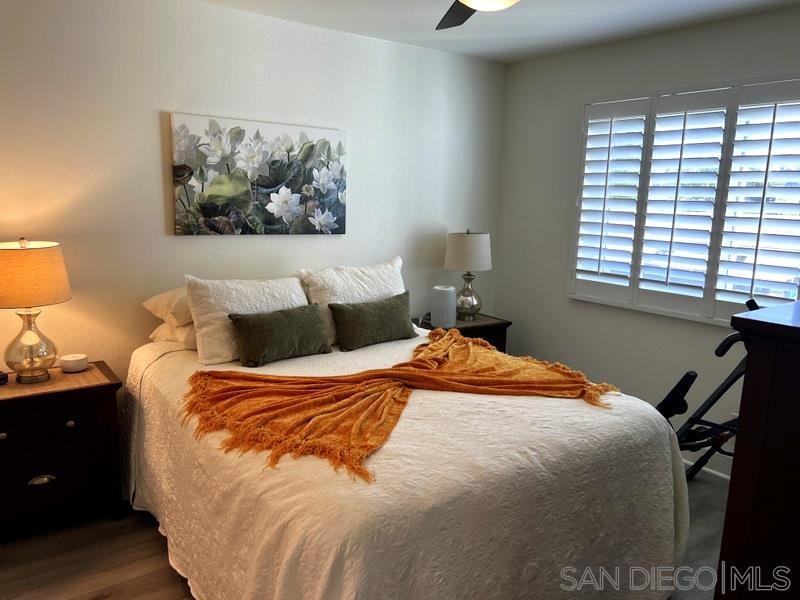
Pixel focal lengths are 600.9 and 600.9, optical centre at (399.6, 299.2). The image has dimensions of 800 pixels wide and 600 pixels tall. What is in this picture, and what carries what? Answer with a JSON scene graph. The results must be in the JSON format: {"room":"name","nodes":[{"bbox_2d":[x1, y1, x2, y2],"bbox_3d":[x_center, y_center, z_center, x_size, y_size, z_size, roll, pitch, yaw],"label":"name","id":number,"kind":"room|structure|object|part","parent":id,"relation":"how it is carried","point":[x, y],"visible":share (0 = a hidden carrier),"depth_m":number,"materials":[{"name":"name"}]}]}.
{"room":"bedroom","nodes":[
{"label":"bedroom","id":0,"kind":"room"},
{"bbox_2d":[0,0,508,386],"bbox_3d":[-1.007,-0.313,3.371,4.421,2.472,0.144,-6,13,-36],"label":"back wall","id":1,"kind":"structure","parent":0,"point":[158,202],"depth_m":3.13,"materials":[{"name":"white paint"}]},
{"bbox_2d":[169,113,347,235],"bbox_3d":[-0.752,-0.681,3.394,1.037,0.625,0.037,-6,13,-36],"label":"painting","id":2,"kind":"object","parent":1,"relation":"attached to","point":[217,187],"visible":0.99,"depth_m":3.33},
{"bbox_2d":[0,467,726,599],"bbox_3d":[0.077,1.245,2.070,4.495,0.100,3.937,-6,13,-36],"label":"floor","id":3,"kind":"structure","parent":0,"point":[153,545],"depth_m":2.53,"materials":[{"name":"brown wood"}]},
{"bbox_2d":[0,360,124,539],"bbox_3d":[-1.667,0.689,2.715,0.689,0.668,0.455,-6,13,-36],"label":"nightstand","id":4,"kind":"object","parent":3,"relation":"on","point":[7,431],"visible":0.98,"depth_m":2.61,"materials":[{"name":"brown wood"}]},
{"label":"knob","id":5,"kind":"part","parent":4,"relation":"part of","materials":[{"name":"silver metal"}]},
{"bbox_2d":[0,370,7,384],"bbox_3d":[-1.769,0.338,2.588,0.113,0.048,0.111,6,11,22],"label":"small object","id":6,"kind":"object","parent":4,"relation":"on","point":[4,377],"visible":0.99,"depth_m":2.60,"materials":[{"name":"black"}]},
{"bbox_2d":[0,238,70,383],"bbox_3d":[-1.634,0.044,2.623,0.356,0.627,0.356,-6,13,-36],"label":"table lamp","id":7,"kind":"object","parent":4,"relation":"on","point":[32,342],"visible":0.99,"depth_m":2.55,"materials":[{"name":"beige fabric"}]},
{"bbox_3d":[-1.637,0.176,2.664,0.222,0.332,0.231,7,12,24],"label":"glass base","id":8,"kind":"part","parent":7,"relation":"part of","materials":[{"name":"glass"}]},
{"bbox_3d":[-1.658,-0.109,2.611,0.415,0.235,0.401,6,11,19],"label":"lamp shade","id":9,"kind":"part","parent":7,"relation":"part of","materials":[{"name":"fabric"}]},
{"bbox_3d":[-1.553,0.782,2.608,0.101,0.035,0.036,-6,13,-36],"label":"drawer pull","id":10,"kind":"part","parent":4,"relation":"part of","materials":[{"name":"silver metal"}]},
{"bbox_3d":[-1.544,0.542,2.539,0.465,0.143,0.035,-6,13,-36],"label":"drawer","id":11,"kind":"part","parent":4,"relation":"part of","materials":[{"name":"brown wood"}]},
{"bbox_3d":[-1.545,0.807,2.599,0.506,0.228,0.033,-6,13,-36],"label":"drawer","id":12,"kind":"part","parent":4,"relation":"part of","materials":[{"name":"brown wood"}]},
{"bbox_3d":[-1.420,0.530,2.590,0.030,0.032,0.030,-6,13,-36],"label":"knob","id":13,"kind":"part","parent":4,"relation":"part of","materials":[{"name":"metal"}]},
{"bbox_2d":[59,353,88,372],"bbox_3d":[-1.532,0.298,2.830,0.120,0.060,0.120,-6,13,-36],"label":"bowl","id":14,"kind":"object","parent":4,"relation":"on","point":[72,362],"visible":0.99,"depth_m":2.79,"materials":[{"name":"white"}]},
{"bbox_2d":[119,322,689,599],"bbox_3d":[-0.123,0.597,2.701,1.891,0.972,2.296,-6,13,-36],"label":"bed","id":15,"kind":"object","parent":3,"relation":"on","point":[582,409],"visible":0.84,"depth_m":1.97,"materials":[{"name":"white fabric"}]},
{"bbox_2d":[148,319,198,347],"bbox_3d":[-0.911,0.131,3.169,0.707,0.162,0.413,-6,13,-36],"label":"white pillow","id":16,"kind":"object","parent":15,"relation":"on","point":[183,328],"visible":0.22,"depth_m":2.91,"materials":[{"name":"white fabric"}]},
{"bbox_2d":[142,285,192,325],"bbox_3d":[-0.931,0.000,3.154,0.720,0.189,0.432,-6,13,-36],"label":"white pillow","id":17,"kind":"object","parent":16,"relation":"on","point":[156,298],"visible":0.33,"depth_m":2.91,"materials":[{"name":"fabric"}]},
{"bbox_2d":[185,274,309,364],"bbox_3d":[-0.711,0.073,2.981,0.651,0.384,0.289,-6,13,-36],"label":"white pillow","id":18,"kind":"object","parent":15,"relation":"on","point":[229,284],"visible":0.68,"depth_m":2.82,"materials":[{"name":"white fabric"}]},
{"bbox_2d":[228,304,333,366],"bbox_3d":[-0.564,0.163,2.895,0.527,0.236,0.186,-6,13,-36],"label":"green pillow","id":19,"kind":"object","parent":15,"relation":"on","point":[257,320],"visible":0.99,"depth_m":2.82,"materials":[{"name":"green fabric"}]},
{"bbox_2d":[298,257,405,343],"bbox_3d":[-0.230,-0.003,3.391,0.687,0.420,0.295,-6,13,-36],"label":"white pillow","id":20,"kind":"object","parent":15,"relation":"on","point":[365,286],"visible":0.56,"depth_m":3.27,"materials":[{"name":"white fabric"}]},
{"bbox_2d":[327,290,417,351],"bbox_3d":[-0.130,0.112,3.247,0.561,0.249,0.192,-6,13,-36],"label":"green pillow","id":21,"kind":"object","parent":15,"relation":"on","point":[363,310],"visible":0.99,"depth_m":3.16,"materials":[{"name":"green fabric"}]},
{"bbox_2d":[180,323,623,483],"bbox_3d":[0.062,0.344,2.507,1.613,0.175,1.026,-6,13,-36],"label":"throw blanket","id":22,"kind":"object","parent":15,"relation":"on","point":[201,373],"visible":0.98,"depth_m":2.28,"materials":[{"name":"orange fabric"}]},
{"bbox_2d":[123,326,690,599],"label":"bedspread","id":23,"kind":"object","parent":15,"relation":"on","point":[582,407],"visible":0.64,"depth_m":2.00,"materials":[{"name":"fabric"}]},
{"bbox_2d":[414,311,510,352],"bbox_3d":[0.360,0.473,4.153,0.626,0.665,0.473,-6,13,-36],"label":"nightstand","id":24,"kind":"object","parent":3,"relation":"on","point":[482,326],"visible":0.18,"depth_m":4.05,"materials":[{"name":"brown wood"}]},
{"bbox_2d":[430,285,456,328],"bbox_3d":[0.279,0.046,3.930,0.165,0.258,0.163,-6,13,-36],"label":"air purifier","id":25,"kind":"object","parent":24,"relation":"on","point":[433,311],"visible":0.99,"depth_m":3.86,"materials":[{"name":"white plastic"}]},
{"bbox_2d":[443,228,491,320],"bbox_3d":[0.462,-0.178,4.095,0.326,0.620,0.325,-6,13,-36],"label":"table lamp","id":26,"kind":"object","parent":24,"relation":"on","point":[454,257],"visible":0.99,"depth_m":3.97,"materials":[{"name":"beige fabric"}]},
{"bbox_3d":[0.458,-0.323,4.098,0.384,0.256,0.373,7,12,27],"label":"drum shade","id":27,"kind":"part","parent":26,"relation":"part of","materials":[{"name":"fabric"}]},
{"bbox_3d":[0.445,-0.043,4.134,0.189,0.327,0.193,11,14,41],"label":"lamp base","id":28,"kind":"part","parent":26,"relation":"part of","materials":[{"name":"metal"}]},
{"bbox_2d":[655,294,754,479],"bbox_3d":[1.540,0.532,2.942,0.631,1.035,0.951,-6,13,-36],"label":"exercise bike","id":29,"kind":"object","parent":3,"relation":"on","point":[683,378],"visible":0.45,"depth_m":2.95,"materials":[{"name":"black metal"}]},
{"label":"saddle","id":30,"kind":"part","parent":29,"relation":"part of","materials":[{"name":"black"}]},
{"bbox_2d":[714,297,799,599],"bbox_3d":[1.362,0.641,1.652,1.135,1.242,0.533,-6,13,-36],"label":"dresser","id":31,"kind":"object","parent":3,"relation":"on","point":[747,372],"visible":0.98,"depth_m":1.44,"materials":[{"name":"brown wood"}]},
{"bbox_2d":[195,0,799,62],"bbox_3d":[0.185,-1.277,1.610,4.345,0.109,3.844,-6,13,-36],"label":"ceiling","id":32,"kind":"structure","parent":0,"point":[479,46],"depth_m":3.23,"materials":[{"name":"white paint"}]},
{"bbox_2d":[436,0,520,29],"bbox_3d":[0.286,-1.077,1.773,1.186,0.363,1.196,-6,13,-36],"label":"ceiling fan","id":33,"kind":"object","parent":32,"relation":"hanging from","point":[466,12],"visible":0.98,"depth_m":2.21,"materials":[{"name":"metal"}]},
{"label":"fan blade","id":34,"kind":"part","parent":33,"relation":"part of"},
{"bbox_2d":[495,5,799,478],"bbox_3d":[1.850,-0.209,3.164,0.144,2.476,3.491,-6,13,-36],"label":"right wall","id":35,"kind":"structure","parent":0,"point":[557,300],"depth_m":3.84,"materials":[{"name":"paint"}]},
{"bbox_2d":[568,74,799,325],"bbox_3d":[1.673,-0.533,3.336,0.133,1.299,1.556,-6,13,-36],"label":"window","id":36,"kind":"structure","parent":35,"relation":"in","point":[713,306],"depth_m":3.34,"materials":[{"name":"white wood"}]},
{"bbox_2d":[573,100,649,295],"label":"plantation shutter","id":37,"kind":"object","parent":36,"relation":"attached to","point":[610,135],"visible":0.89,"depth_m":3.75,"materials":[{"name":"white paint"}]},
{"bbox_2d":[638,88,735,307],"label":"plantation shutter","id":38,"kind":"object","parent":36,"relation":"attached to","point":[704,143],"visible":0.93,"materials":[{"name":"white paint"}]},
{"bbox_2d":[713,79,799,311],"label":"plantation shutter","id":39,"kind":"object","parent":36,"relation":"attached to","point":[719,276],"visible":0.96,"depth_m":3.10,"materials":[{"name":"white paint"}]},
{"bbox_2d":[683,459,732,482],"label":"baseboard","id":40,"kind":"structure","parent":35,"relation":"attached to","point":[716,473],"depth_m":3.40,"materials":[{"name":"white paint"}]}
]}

* * * * * * * * *

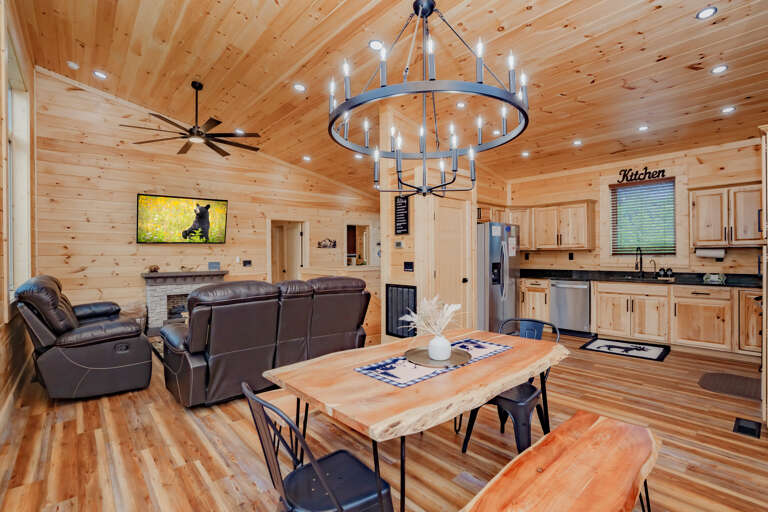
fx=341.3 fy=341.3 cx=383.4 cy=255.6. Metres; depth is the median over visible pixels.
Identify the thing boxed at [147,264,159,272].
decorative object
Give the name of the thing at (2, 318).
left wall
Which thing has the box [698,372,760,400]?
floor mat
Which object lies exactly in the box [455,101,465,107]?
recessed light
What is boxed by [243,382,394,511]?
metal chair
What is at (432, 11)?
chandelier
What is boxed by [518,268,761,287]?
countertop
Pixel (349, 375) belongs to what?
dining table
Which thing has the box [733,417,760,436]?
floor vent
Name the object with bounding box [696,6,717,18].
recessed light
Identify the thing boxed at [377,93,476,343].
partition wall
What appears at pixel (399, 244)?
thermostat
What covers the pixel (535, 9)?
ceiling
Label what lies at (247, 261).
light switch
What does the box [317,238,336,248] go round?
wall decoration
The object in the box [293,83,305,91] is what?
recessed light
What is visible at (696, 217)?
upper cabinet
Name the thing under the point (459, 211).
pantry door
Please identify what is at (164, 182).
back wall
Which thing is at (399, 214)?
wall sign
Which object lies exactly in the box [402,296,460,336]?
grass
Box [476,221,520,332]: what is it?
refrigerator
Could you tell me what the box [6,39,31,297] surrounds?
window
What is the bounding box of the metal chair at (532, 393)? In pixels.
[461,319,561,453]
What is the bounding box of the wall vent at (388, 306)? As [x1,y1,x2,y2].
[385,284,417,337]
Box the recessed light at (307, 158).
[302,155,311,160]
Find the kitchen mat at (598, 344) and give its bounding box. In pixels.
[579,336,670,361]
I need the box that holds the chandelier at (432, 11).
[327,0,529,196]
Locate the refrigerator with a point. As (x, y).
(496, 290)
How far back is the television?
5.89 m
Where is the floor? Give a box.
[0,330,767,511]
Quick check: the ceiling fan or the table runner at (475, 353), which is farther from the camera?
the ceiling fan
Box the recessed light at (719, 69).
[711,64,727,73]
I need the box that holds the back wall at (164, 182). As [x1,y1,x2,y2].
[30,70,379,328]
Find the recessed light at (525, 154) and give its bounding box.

* * * * * * * * *

TASK DETAILS => Every line above from the line with "Box the recessed light at (719, 69)." to the line with "Find the recessed" is wanted, ends included; write them out exactly and add no other line.

TASK OUTPUT =>
Box the recessed light at (719, 69).
[711,64,727,73]
I need the box that holds the back wall at (164, 182). As [x1,y1,x2,y2].
[30,70,379,328]
Find the recessed light at (525, 154) and give its bounding box.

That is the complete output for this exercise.